Yes it is funny, obscure and mad. In some amplifiers (SE tube power amps e.g.), the same people would not care about 5% (-26dB) distortion and will say they sound the best. In resistors etc., the fight will be about -140dB. This proves the only thing - non existent engineering method to support results of subjective evaluation and crazy attempts to explain it by non-linear distortion.

The same is for 1m of signal cable and "phase delays" in audio band - again extraordinary nonsense of 1st class ranking.
 
I had a smile, reading "Obscure and mad". So true.

With age, i try to stay reasonably scientific, objective and weighted in my 'subjective evaluations'. If not, you can turn mad, indeed.

Well, those kind of explorations can save time for future designs.

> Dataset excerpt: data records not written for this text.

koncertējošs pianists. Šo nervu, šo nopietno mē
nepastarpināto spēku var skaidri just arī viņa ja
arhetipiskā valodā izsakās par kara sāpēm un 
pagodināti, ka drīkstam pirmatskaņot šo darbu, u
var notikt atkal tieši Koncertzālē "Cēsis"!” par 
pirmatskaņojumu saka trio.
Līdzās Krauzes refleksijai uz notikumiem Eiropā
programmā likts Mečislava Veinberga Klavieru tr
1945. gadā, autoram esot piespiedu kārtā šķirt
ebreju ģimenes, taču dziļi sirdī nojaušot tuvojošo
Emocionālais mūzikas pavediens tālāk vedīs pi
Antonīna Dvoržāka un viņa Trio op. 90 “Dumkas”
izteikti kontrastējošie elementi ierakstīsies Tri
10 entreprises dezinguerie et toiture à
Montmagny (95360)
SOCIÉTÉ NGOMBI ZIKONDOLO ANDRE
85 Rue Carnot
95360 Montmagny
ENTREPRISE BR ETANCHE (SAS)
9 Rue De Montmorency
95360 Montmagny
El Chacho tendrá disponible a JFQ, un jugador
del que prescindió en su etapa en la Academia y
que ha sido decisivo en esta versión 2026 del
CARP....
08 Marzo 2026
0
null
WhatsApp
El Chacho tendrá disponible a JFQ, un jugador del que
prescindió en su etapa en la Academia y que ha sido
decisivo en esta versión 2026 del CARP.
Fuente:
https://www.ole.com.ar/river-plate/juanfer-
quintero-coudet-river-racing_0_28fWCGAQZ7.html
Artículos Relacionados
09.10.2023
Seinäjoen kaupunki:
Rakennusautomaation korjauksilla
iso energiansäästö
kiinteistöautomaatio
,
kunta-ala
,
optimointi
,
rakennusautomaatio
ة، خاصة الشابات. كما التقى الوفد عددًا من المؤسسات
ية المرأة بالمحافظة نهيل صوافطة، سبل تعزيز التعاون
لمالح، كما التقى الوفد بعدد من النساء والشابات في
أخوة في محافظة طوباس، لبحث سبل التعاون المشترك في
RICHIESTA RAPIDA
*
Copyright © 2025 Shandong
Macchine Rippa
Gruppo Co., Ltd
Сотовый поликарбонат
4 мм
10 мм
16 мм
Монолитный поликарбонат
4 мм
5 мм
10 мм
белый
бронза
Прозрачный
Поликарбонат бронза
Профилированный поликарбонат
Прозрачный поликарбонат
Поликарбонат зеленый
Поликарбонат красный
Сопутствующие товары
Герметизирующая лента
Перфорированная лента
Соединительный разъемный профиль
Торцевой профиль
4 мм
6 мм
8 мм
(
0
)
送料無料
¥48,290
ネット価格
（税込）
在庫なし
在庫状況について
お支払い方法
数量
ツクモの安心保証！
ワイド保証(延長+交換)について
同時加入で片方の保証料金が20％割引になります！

I understand the John Curl position. Why not use the things you know they WORK, even if it do not change a lot :)

I try to instant *compare*, with some kind of 'no focus' listening approach. Looking for obvious differences more than absolute "good sound".

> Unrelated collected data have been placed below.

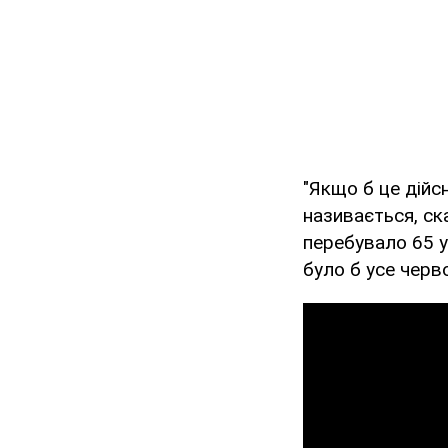
"Якщо б це дійсн
називається, ск
перебувало 65 у
було б усе черво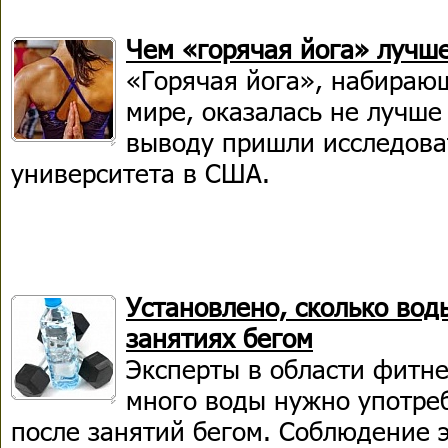
Чем «горячая йога» лучш
«Горячая йога», набираю
мире, оказалась не лучше
выводу пришли исследоват
университета в США.
Установлено, сколько вод
занятиях бегом
Эксперты в области фитне
много воды нужно употреб
после занятий бегом. Соблюдение 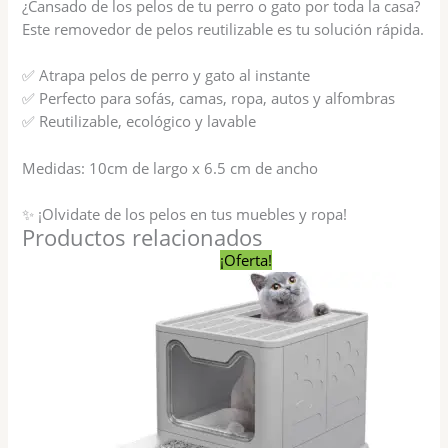
¿Cansado de los pelos de tu perro o gato por toda la casa?
Este removedor de pelos reutilizable es tu solución rápida.
✅ Atrapa pelos de perro y gato al instante
✅ Perfecto para sofás, camas, ropa, autos y alfombras
✅ Reutilizable, ecológico y lavable
Medidas: 10cm de largo x 6.5 cm de ancho
✨ ¡Olvidate de los pelos en tus muebles y ropa!
Productos relacionados
El
El
Este
¡Oferta!
precio
precio
produc
original
actual
tiene
era:
es:
$ 1.690,00.
$ 1.490,00.
varias
variante
Las
opcion
se
pueden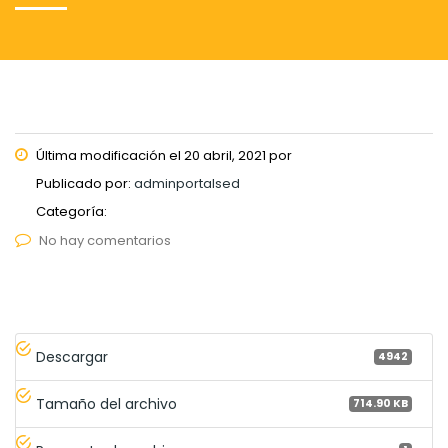
Última modificación el 20 abril, 2021 por
Publicado por:
adminportalsed
Categoría:
No hay comentarios
Descargar
4942
Tamaño del archivo
714.90 KB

I tried some changes of feedback resistances quality in one of my amps... well, how to say... Always the same amp, the same records, real difference ? Less than differences due to humidity level, i will not worry too much about missing 'Resista' . : -)

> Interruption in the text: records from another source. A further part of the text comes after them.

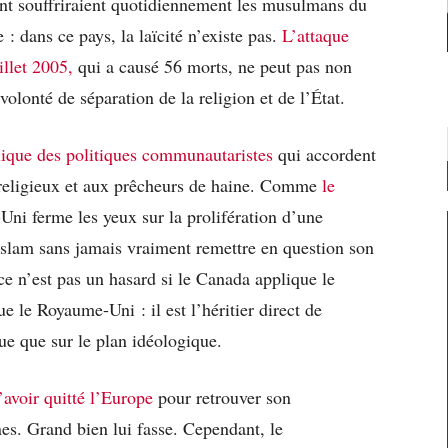
ont souffriraient quotidiennement les musulmans du
: dans ce pays, la laïcité n’existe pas.
L’attaque
llet 2005,
qui a causé 56 morts, ne peut pas non
olonté de séparation de la religion et de l’État.
ique des politiques communautaristes
qui accordent
 religieux et aux prêcheurs de haine. Comme
le
Uni ferme les yeux sur la prolifération d’une
islam sans jamais vraiment remettre en question son
ce n’est pas un hasard si le Canada applique le
e le Royaume-Uni : il est l’héritier direct de
que que sur le plan idéologique.
’avoir quitté l’Europe
pour retrouver son
es. Grand bien lui fasse. Cependant, le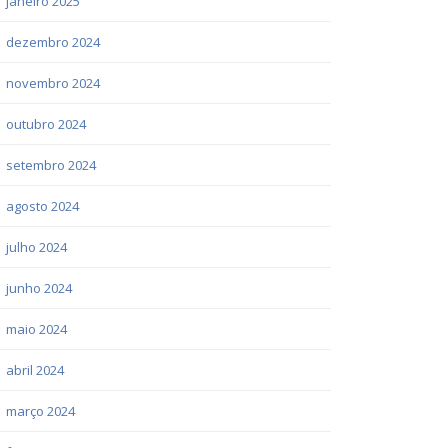
janeiro 2025
dezembro 2024
novembro 2024
outubro 2024
setembro 2024
agosto 2024
julho 2024
junho 2024
maio 2024
abril 2024
março 2024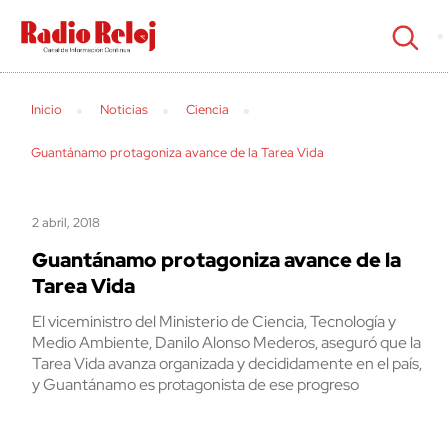
cerrar
Inicio
Noticias
Ciencia
Guantánamo protagoniza avance de la Tarea Vida
2 abril, 2018
Guantánamo protagoniza avance de la
Tarea Vida
El viceministro del Ministerio de Ciencia, Tecnología y
Medio Ambiente, Danilo Alonso Mederos, aseguró que la
Tarea Vida avanza organizada y decididamente en el país,
y Guantánamo es protagonista de ese progreso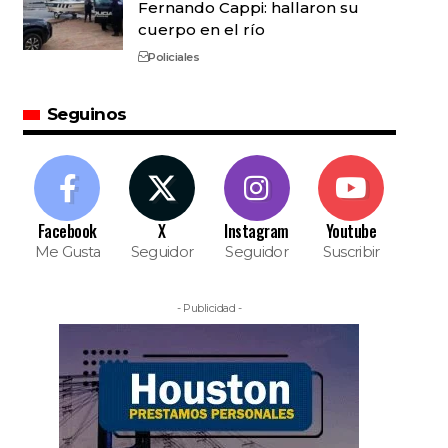
Fernando Cappi: hallaron su
cuerpo en el río
Policiales
Seguinos
Facebook
X
Instagram
Youtube
Me Gusta
Seguidor
Seguidor
Suscribir
- Publicidad -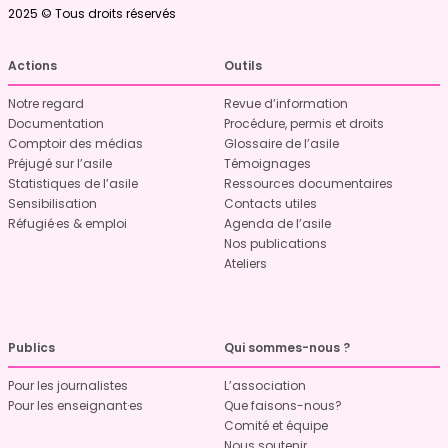
2025 © Tous droits réservés
Actions
Outils
Notre regard
Revue d’information
Documentation
Procédure, permis et droits
Comptoir des médias
Glossaire de l’asile
Préjugé sur l’asile
Témoignages
Statistiques de l’asile
Ressources documentaires
Sensibilisation
Contacts utiles
Réfugié·es & emploi
Agenda de l’asile
Nos publications
Ateliers
Publics
Qui sommes-nous ?
Pour les journalistes
L’association
Pour les enseignant·es
Que faisons-nous?
Comité et équipe
Nous soutenir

About pots, i compared, some time ago, against a passive fixed level attenuator, an ALPS pot and a PGA23XX.
Both, indeed have a signature. All the 2 solutions worked well ( dynamic, separation, micro details etc...)
After some various tries with the charge of the PGA, i found it was not so far from the resistance attenuator. With the ease it provide, i do not worry any more to suffer bad contacts and wear of conventional potentiometers. But i do not have the John's allergy to electronic parts hidden in a little plastic package designed by other's dirty fingers like Scott Wurcer's ones.
On the contrary, i'm so happy when i think to all the work (and money) they save to me and, sometimes, graceful to their talent.
 
OH, I want to save money too! I have hundreds, if not thousands of IC's in my lab. I would LOVE to know what to do with them and put them to meaningful work.
My last two designs, one a power amp, the other a phono preamp (JC-3) are almost entirely made of IC's. I ultimately avoided using Scott's AD797 in the JC-3, because I found a much less expensive, yet the same sound quality IC from TI. I don't like getting 'ripped off' either from extra expensive IC's that are only priced to make extra profit.
Scott Wurcer and I have known each other for more than 25 years. I think very highly of his IC designs I tried to put his IC, the AD712, into an early Parasound power amp, based on the fact that I trusted his design, was already using it for servos, and although it would be directly in the audio path, it would be an 'easy' location, with light loading. Unfortunately, after the reviewers got through with it, I had to design it out, and then I was able to achieve success with the design. Was it the IC? I am pretty sure it was. Would any other IC do better at the time? I don't think so, but maybe a Harris mil grade device could have passed muster, I am not sure.
I designed out the IC, switched to a jfet follower to replace it, and I have lived with the solution, even as to today, in an number of successful audio amp designs.
 
My criticisms of IC's is much like I might criticize American or French automobiles. From my experience, too many compromises at the factory level to make them the best driving or performing vehicles, (and reliable, in the case of autos.)
I'll take German or Japanese cars almost every time, and I give thanks every time I drive one.